In July 2011, the EPA issued the CSAPR to reduce emissions of sulfur dioxide and nitrogen oxide from power plants in the eastern half of the United States. A series of court actions stayed this rule until October 23, 2014, when the Court of Appeals granted a motion to lift the stay. On December 3, 2014, the EPA published an interim final rule that aligns the dates in the CSAPR text with the revised court-ordered schedule, which delayed the implementation dates to 2015 for Phase 1 and to 2017 for Phase 2. The CSAPR replaces the CAIR and requires a total of 28 states to reduce annual sulfur dioxide emissions and annual and ozone season nitrogen oxide emissions to assist in attaining the ozone and fine particle NAAQS. The rule establishes an emissions cap for sulfur dioxide and nitrogen oxide and limits the trading for emission allowances by separating affected states into two groups with no trading between the groups. On July 28, 2015, the Court of Appeals held that Phase 2 emissions budgets for certain states, including South Carolina, required reductions in emissions beyond the point necessary to achieve downwind attainment and were, therefore, invalid. The Court of Appeals remanded CSAPR, without vacating the rule, to the EPA for further consideration. The opinion of the Court of Appeals has no immediate impact on SCE&G and GENCO or their generation operations. The State of South Carolina has chosen to remain in the CSAPR program, even though recent court rulings exempted the state. This allows the state to remain compliant with regional haze standards. Air quality control installations that SCE&G and GENCO have already completed have positioned them to comply with the existing allowances set by the CSAPR. Any costs incurred to comply with CSAPR are expected to be recoverable through rates.

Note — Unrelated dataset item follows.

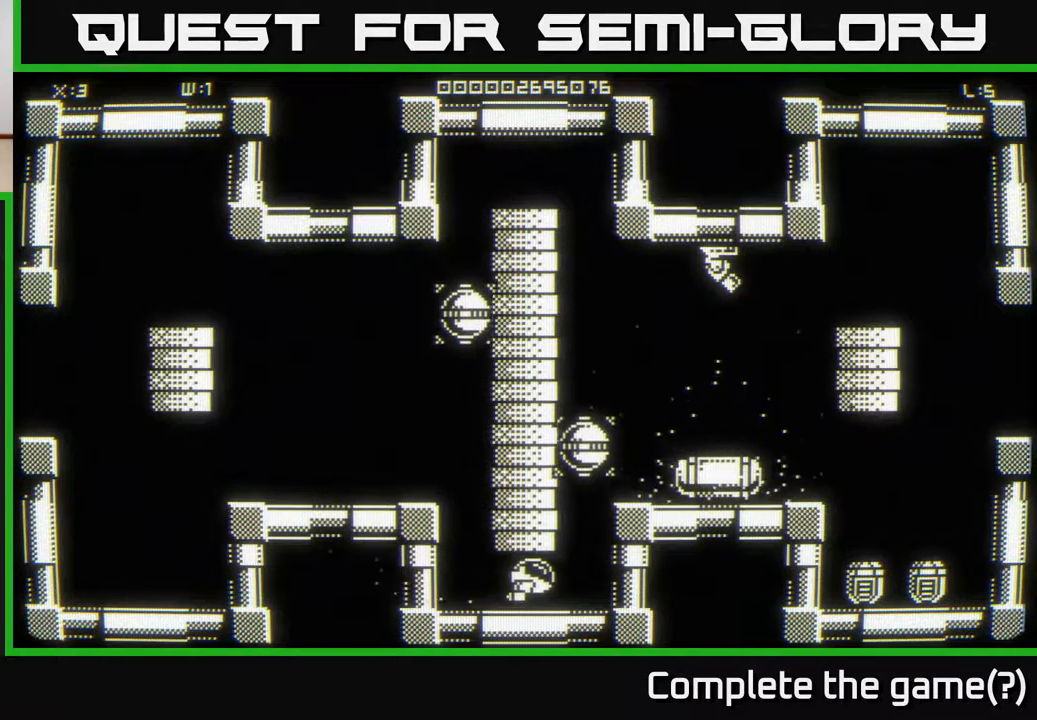
{"buttons": [], "left_stick": "up-right", "right_stick": "center", "events": [[100, "left_stick", "up-right"]]}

In April 2012, the EPA's MATS rule containing new standards for mercury and other specified air pollutants became effective. On November 19, 2014, the EPA finalized its reconsideration of certain provisions applicable during startup and shutdown of generating facilities under the MATS rule. SCE&G and GENCO were granted a one year extension (through April 2016) to comply with MATS at Cope, McMeekin, Wateree and Williams Stations. These extensions allowed time to convert McMeekin Station to burn natural gas and to install additional pollution control devices at the other plants to enhance the control of certain MATS-regulated pollutants. In addition, SCE&G retired certain other coal-fired units during this time frame. The MATS rule has been the subject of ongoing litigation even while it remains in effect. Rulings on this litigation are not expected to have an impact on SCE&G or GENCO due to these retirements, conversions, and enhancements. SCE&G and GENCO currently are in compliance with the MATS rule and expect to remain in compliance.

The CWA provides for the imposition of effluent limitations that require treatment for wastewater discharges. Under the CWA, compliance with applicable limitations is achieved under state-issued NPDES permits. As a facility’s NPDES permit is renewed (every five years), any new effluent limitations would be incorporated. The ELG Rule became effective on January 4, 2016. After this date, state regulators will modify facility NPDES permits to match more restrictive standards, thus requiring facilities to retrofit with new wastewater treatment technologies. Compliance dates will vary by type of wastewater, and some will be based on a facility's five year permit cycle and thus may range from 2018 to 2023. The Company and Consolidated

38




SCE&G expect that wastewater treatment technology retrofits will be required at Williams and Wateree Stations. Any costs incurred to comply with the ELG Rule are expected to be recoverable through rates.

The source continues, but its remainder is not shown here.